### Task to carry out
Please rewrite the lines below, changing "pie" to "pie chart" and keeping everything else the same. Leave out the pictures.

(Provided information Opens)

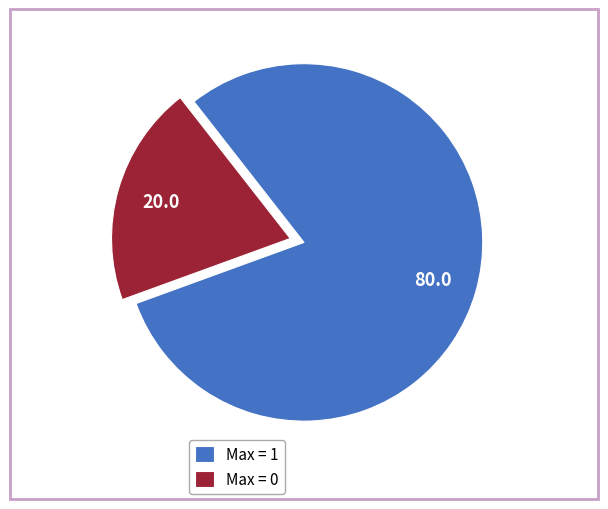

The Max = 0 slice represents 7% of the pie. True or false?

False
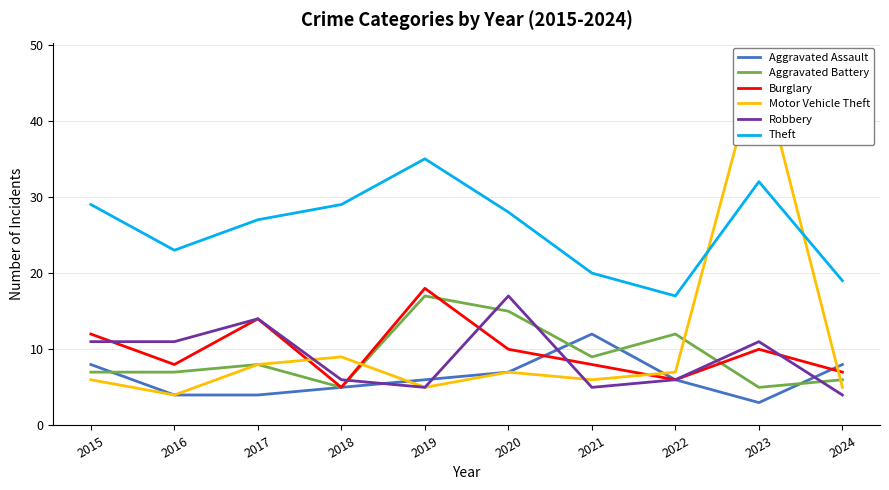

What is the difference between the Aggravated Assault values at 2020 and 2022?

1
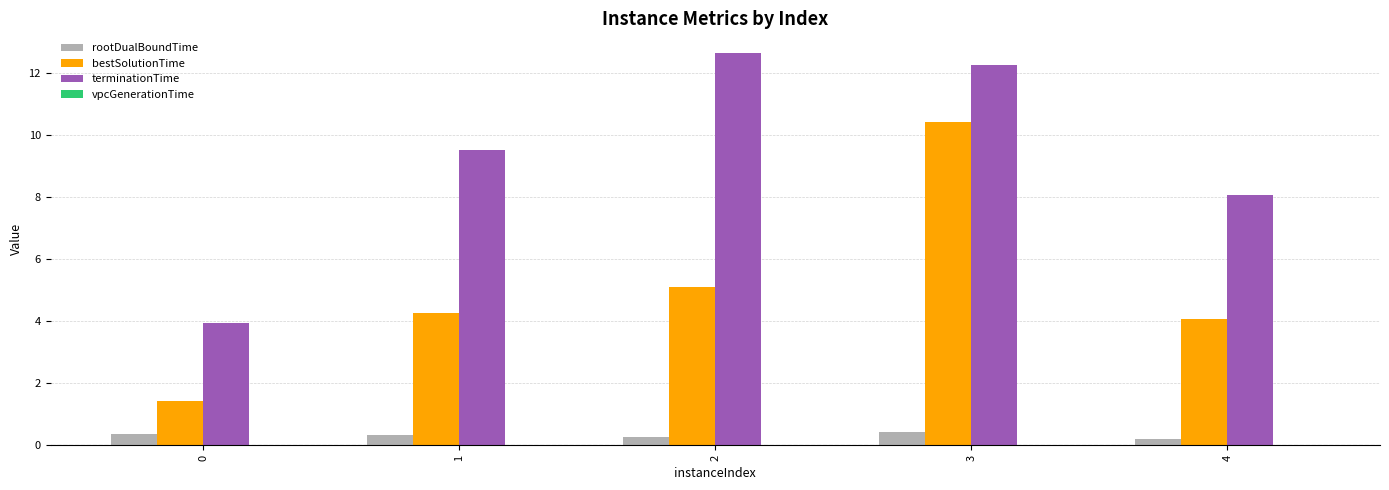

Which series changed the most between 1 and 2?

terminationTime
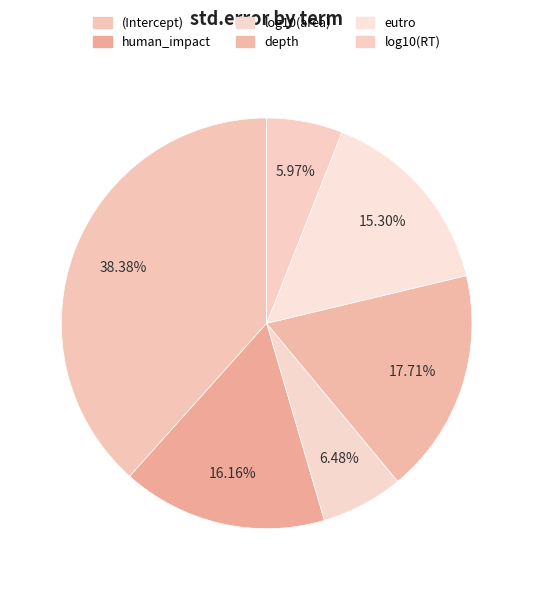

Count the number of slices in the pie.

6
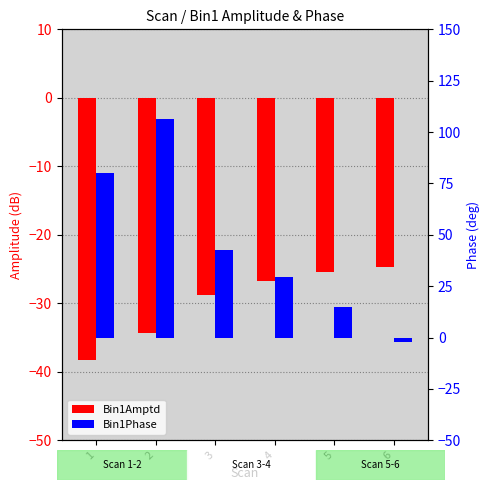

At which category does the chart reach its minimum across all series?

1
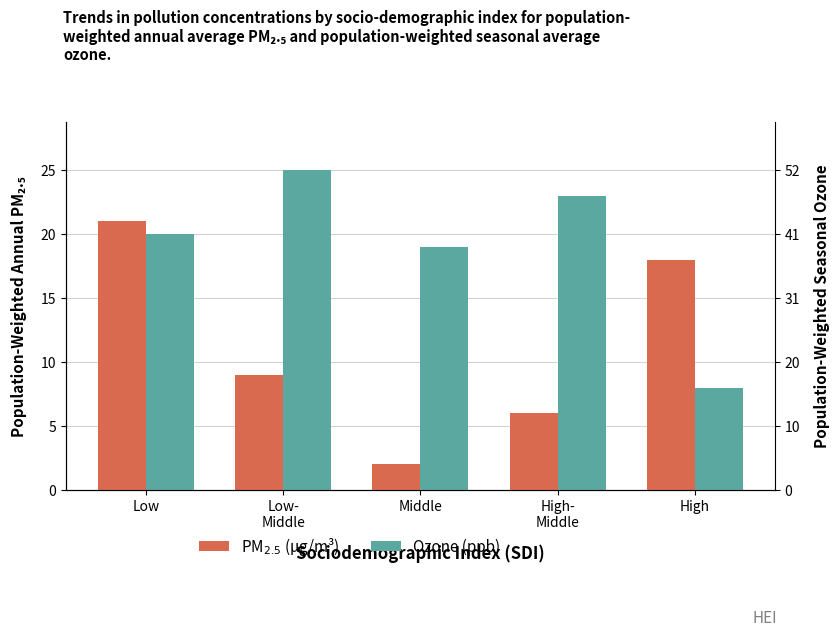

Does the chart contain stacked bars?

No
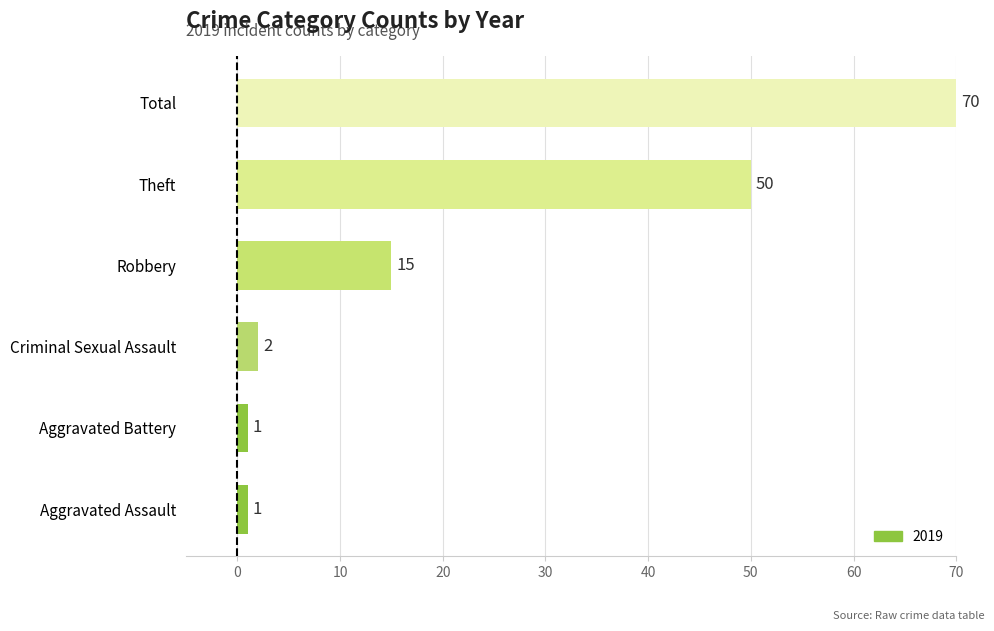

Is it true that the value at Robbery is 22?

False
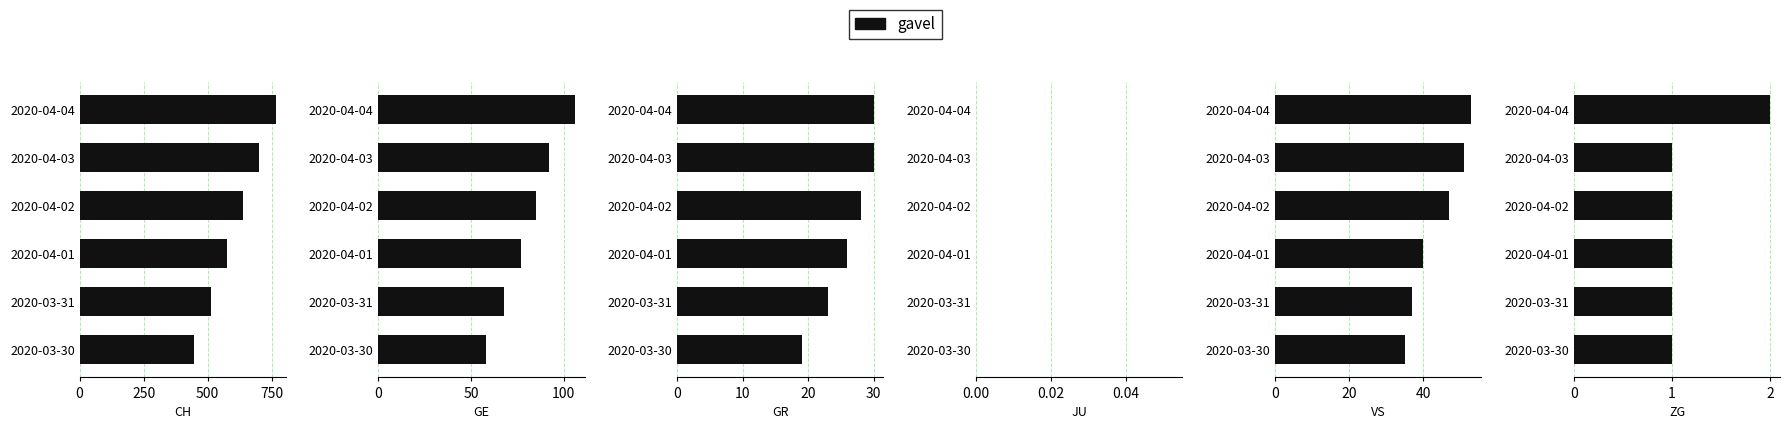

Count the values in the range 1 to 2.

6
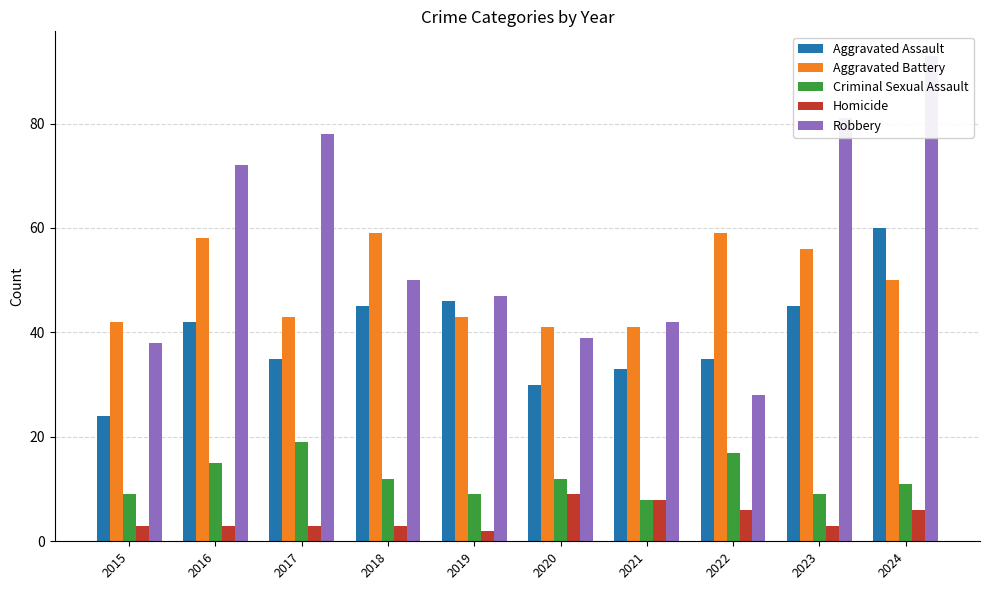

What is the sum of the Criminal Sexual Assault values at 2019 and 2021?

17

(Provided information Closes)

### Exercise solution
The Max = 0 slice represents 7% of the pie chart. True or false?

False

What is the difference between the Aggravated Assault values at 2020 and 2022?

1

Which series changed the most between 1 and 2?

terminationTime

Count the number of slices in the pie chart.

6

At which category does the chart reach its minimum across all series?

1

Does the chart contain stacked bars?

No

Is it true that the value at Robbery is 22?

False

Count the values in the range 1 to 2.

6

What is the sum of the Criminal Sexual Assault values at 2019 and 2021?

17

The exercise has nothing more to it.